Want to see what children’s book illustrators are doing around the world?
As I mentioned in my last post, illustration is the main course of the Bologna fair’s visual feast. Here’s where you see, more than ever, that a great cover is a book’s best friend. The photo above is from the posting wall at the Fair, where illustrators are invited to leave their cards in the hopes that they’ll be noticed.
Here is one of my favorites, from illustrator Daisy Hirst:
I love the fun, playful quality of her work.

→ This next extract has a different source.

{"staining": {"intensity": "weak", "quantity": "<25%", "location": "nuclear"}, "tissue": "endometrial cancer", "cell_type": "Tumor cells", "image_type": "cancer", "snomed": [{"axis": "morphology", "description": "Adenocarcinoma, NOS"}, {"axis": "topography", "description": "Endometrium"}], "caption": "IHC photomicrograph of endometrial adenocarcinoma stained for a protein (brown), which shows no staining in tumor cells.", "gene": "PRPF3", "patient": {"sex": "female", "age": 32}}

In addition to the posting wall and the many booths of books, there’s a yearly exhibition of top talent and a spotlight on a “guest of honor” country—this year, Portugal. I was so inspired by the showcase winners and by so many other illustrators whose work was on display. Check out the exhibition artists here.

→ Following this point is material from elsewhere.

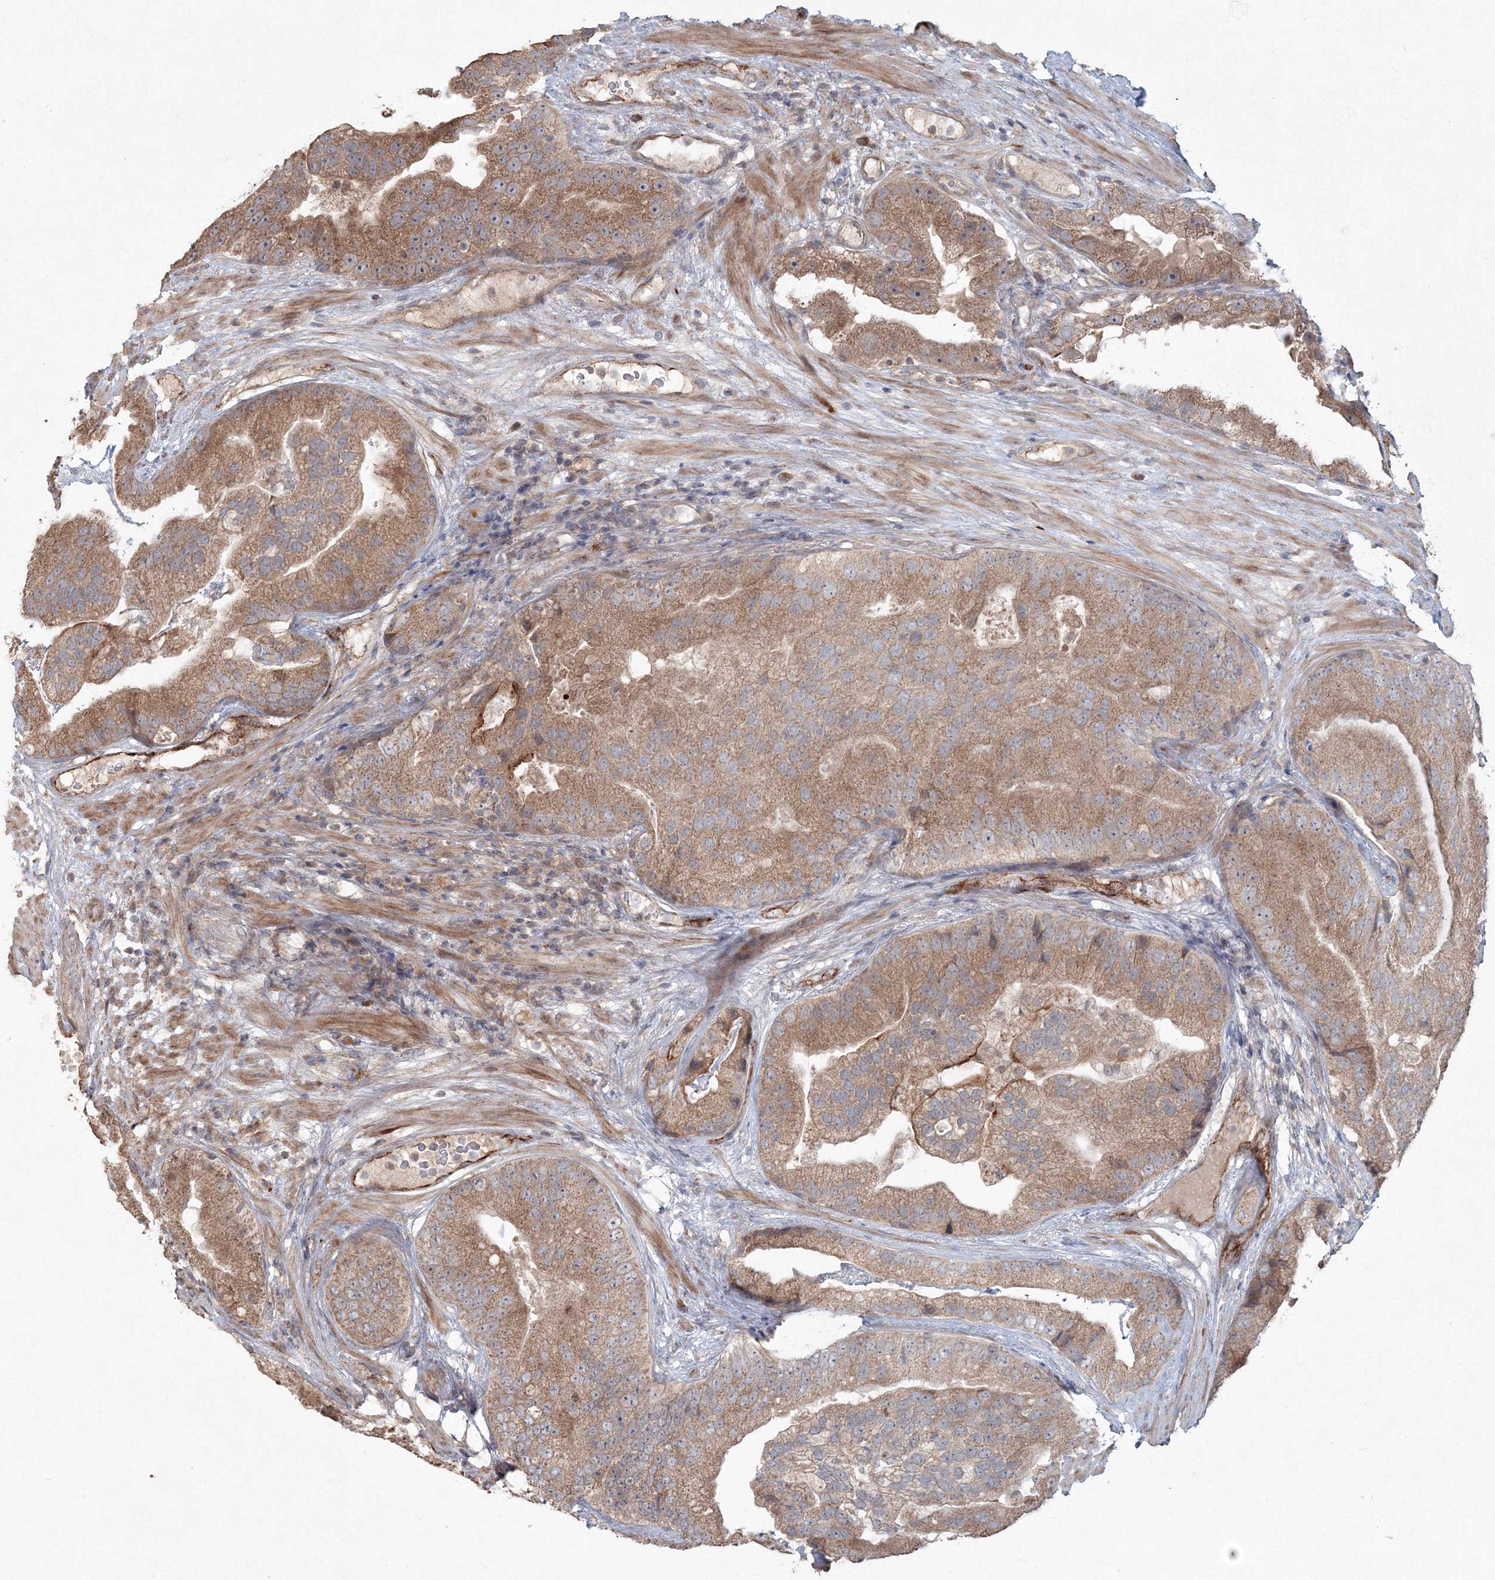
{"staining": {"intensity": "moderate", "quantity": ">75%", "location": "cytoplasmic/membranous"}, "tissue": "prostate cancer", "cell_type": "Tumor cells", "image_type": "cancer", "snomed": [{"axis": "morphology", "description": "Adenocarcinoma, High grade"}, {"axis": "topography", "description": "Prostate"}], "caption": "This is an image of IHC staining of prostate high-grade adenocarcinoma, which shows moderate expression in the cytoplasmic/membranous of tumor cells.", "gene": "ANAPC16", "patient": {"sex": "male", "age": 70}}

Some links to blogs by/ articles about my favorites from the exhibition:
Alejandra Barba of Mexico
Jo Suna of Korea
Fereshteh Najafe of Iran
Anja Reiger of Germany (Berlin)
Katrin Stangl of Germany
Gerry Turley of England
Just as when I went to the Frankfurt Book Fair, I was struck by how many different styles of artwork there are across world markets. There’s so much exciting stuff going on in Spain, Korea, Holland, Iran, you name it.

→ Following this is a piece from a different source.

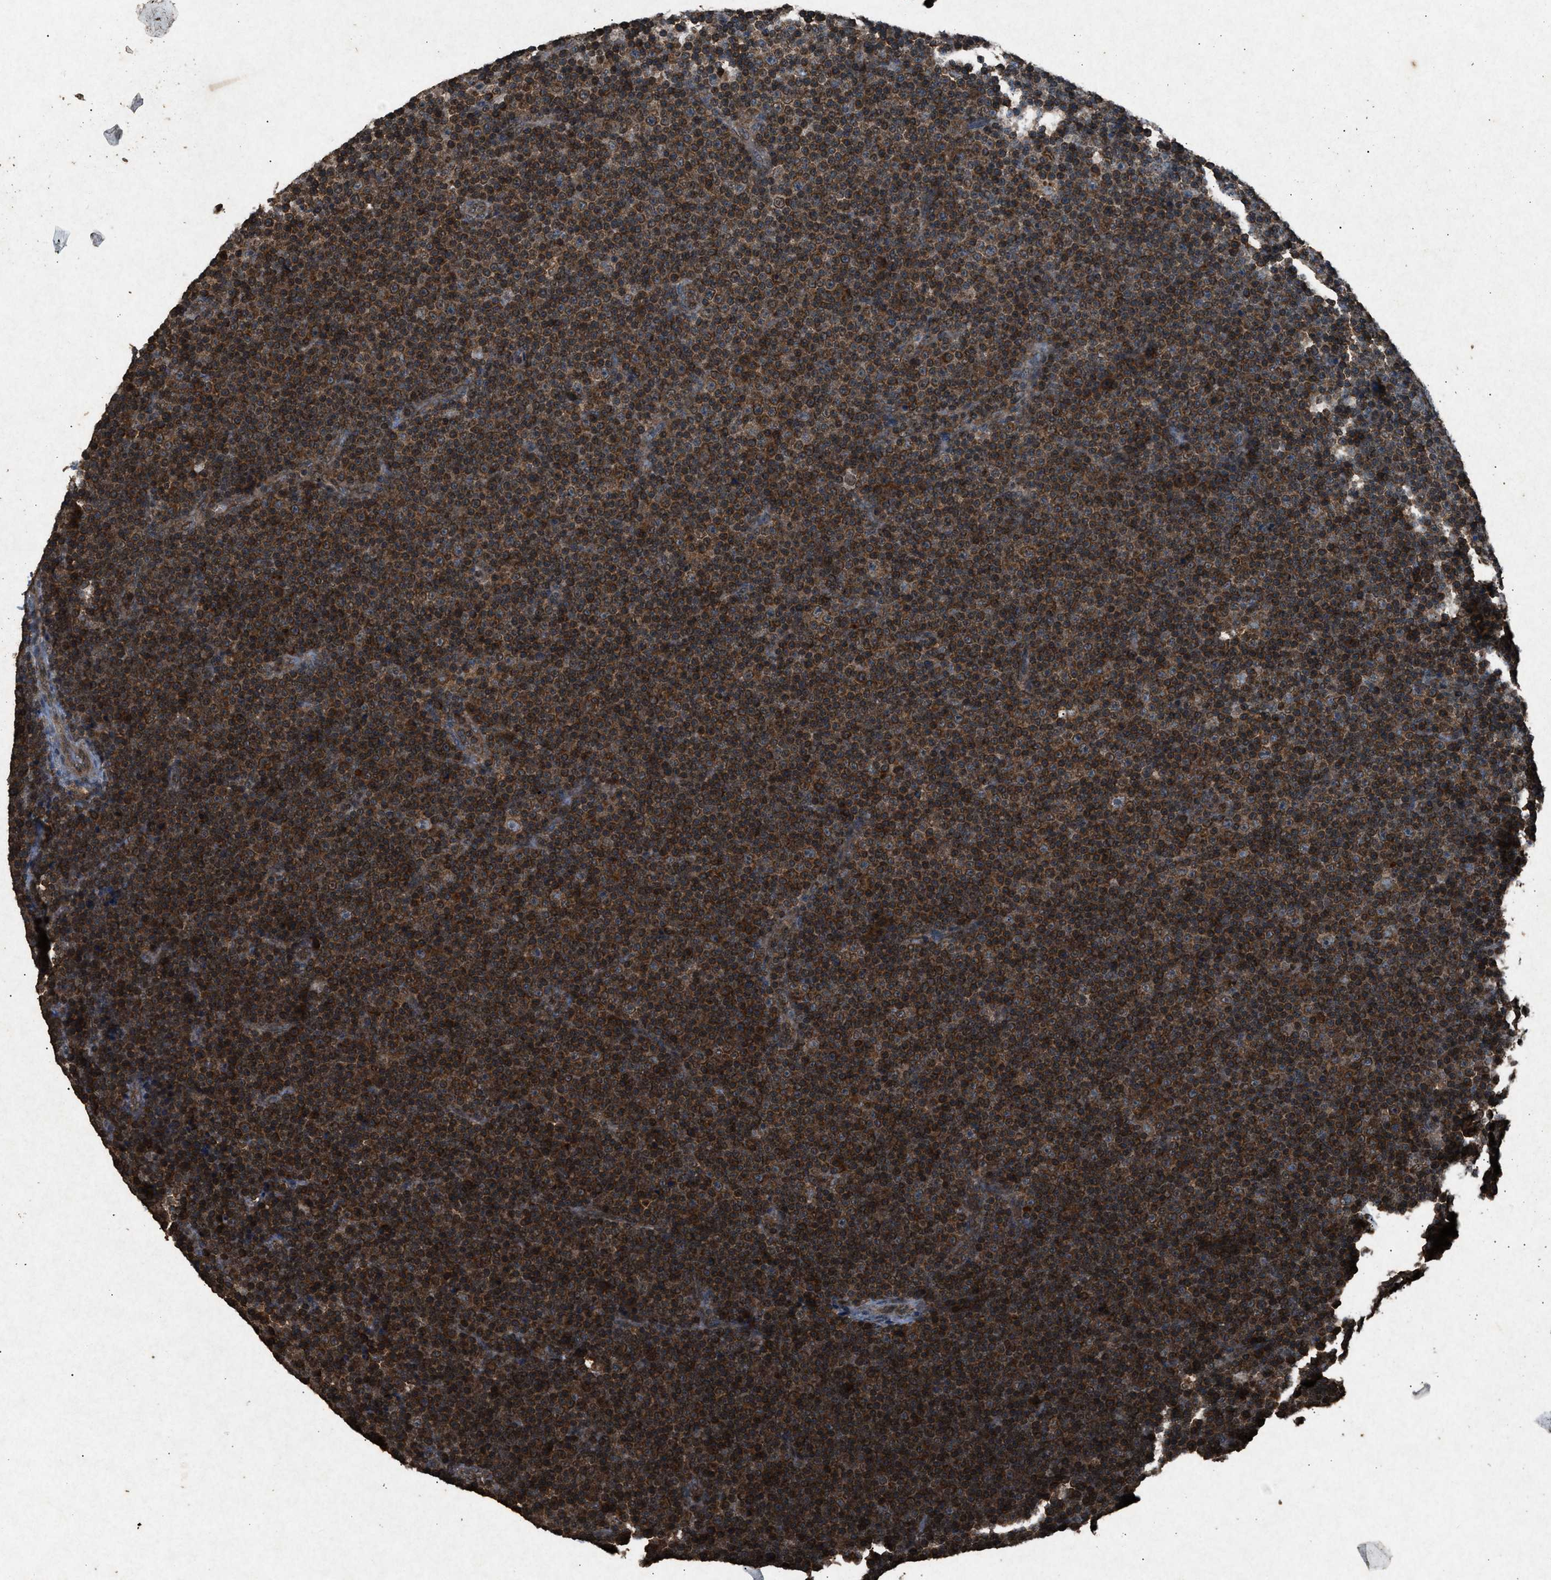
{"staining": {"intensity": "moderate", "quantity": ">75%", "location": "cytoplasmic/membranous"}, "tissue": "lymphoma", "cell_type": "Tumor cells", "image_type": "cancer", "snomed": [{"axis": "morphology", "description": "Malignant lymphoma, non-Hodgkin's type, Low grade"}, {"axis": "topography", "description": "Lymph node"}], "caption": "Brown immunohistochemical staining in human lymphoma displays moderate cytoplasmic/membranous expression in about >75% of tumor cells.", "gene": "OAS1", "patient": {"sex": "female", "age": 67}}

I’d love to see some American publishers translate some of these books and/ or work with some of these illustrators. Most foreign book rights sales go the other way (English into other languages) but we’re really missing out on some fabulous stuff.
American publisher Front Street, back in the day, brought Dutch and French titles to the US market (A Day, A Dog, The Yellow Balloon, Little Bird’s ABC —all of which I love). But since Front Street’s passing, somebody needs to take up the torch. Is there a publisher out there doing this that I just don’t know about?
It was also interesting to talk to some European illustrators about where their work fits in best. One I spoke to had been told her work would sell best in Eastern Europe. Another had been told his would do better in Latin America or Asia. I’d love to see a map of what kind of illustration fits where.
Would you like to see more international books brought to the US market? There’s some dispute that Americans just don’t buy these books, but can our taste really be that monolithic? What do you think?